[Items from a data source]
========================

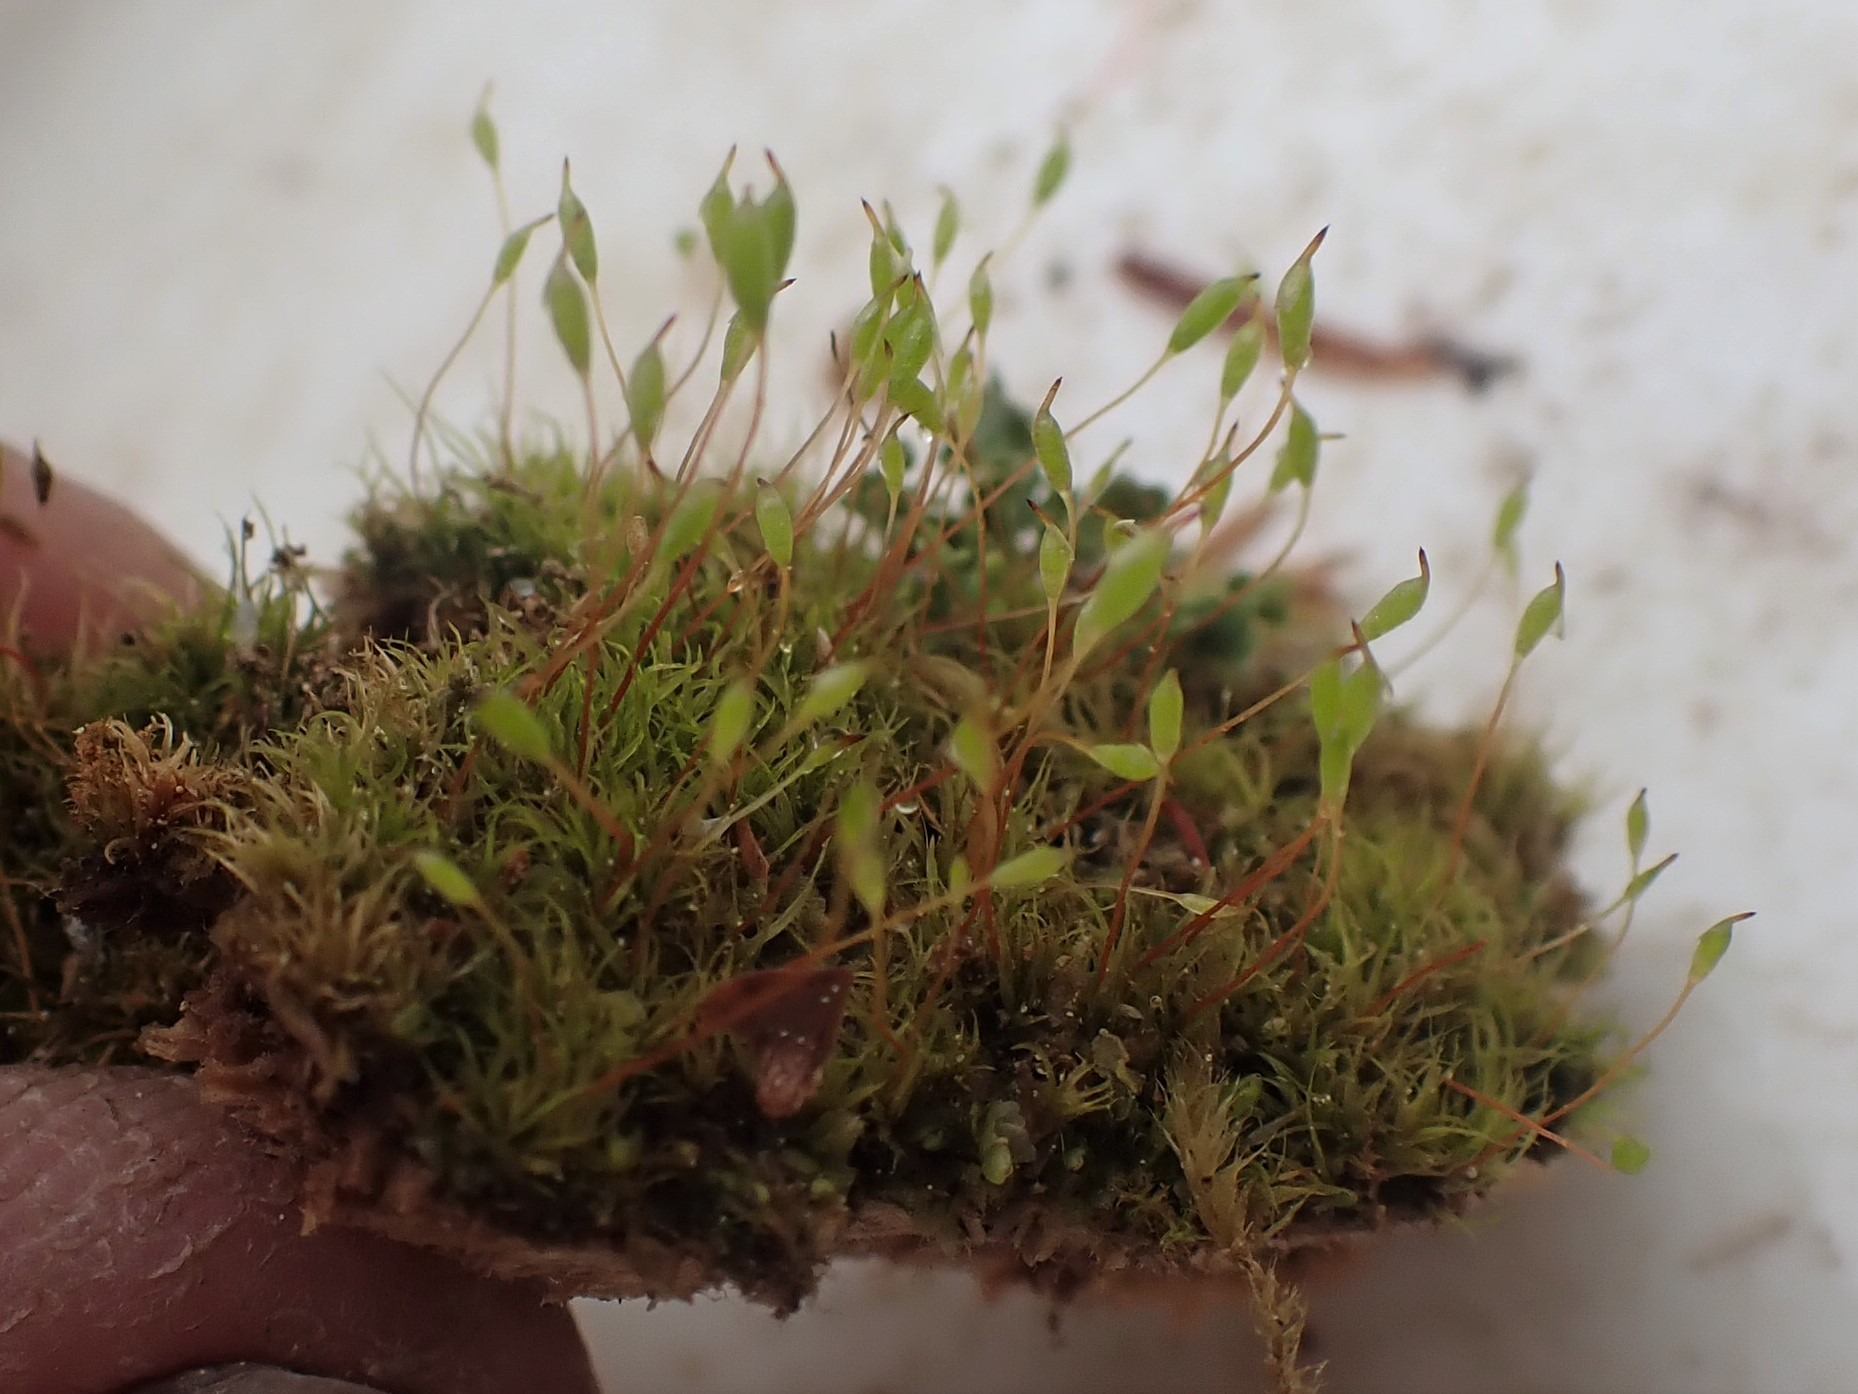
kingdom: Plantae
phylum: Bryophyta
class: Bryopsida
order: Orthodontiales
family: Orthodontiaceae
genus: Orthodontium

========================

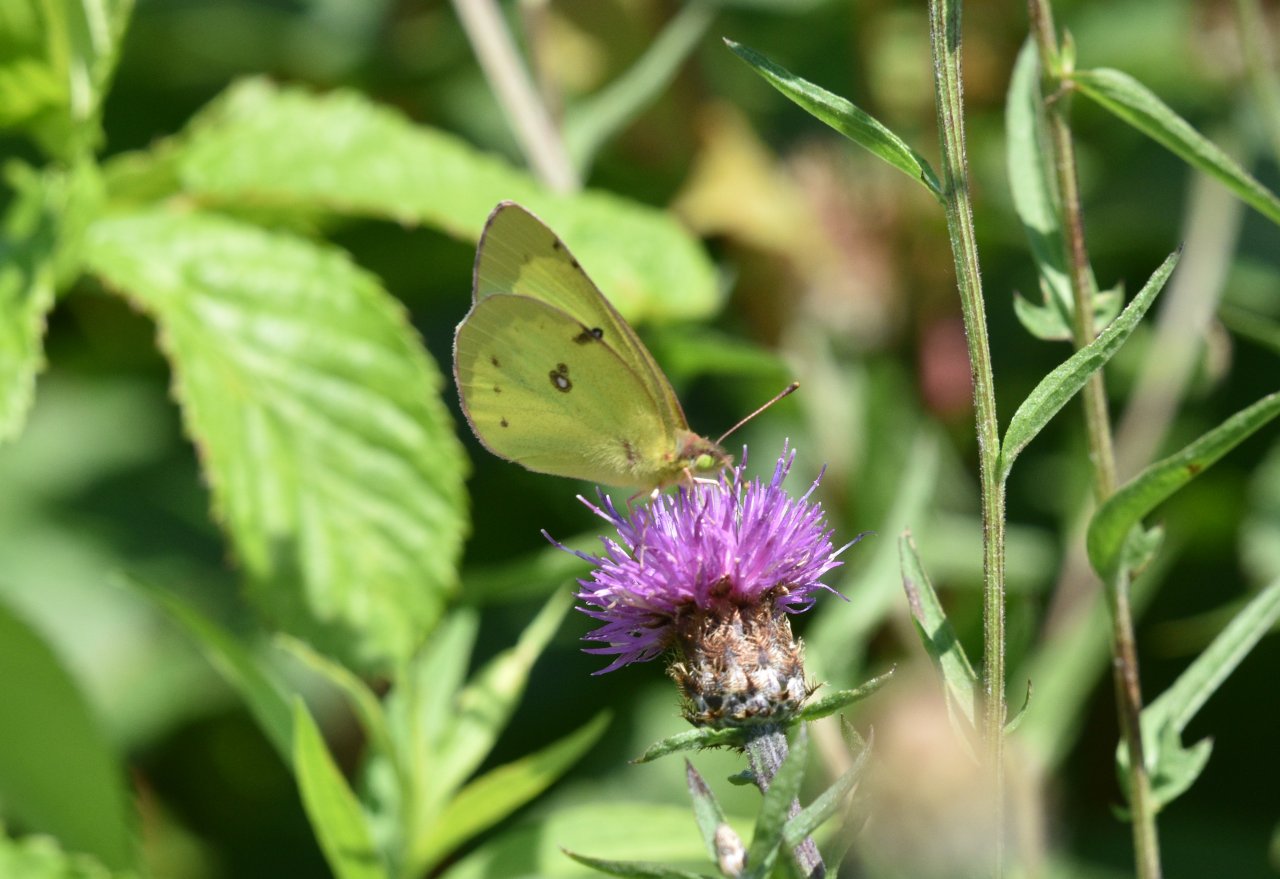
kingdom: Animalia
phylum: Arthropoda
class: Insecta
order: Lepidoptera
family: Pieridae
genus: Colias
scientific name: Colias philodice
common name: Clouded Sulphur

========================

Exercise description =
Copy out everything from the line containing "phylum: Arthropoda" down to the line containing "common name: Clouded Sulphur", swapping "common name" for "vernacular name" and leaving the rest untouched.

Answer in full =
phylum: Arthropoda
class: Insecta
order: Lepidoptera
family: Pieridae
genus: Colias
scientific name: Colias philodice
vernacular name: Clouded Sulphur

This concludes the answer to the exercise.